In July 2019, Noam Brown and Tuomas Sandholm, working with Facebook AI, unveiled Pluribus, an AI that beat elite human professionals at six-player no-limit Texas Hold’em. The result was published in Science under the title “Superhuman AI for multiplayer poker” (Brown and Sandholm, Vol. 365, No. 6456, pp. 885-890, 2019). Carnegie Mellon announced it on July 11, 2019.
This was a harder problem than the two-player poker that Libratus had conquered in 2017. Two-player zero-sum games have a well-defined optimal strategy that cannot be beaten in the long run, but multiplayer games do not: with five opponents who may collude or play unpredictably, the clean game-theoretic guarantees disappear. As Brown explained, “Playing a six-player game rather than head-to-head requires fundamental changes in how the AI develops its playing strategy.” Pluribus learned its blueprint strategy by playing against copies of itself and then refined its play in real time during each hand.

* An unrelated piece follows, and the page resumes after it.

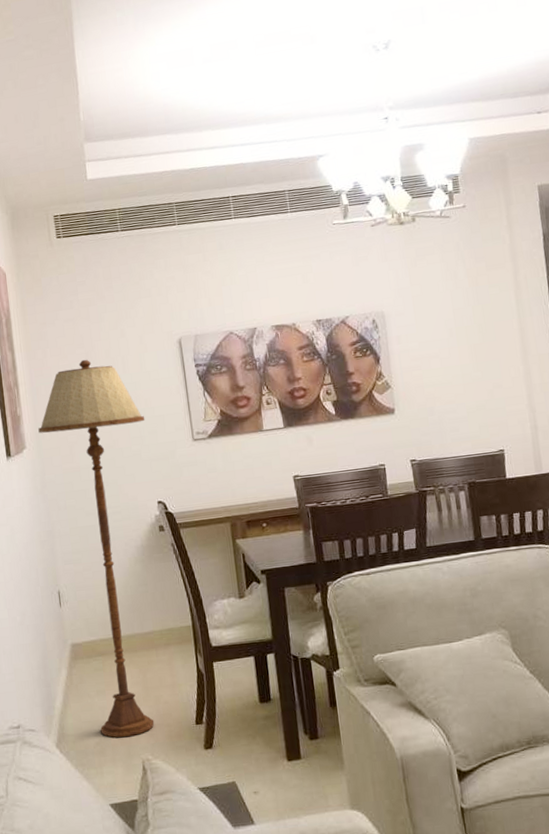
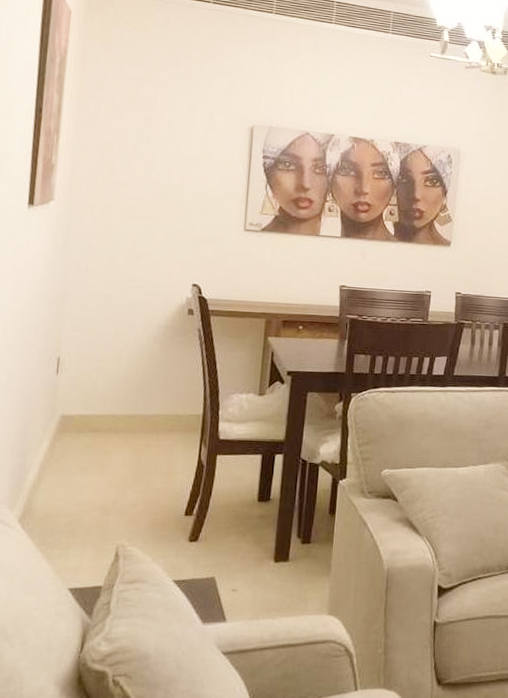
floor lamp: present [38,359,155,738] -> none [72,122,198,520]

Pluribus performed significantly better than human pros over 10,000 hands, both when one copy faced five professionals and when five copies faced a single professional. Sandholm called it “a recognized milestone in artificial intelligence and in game theory that has been open for decades.” Notably, it was also cheap to run by the standards of the era: the entire blueprint was trained for a small fraction of the compute used by earlier game-playing systems, showing that superhuman multiplayer reasoning did not require massive resources.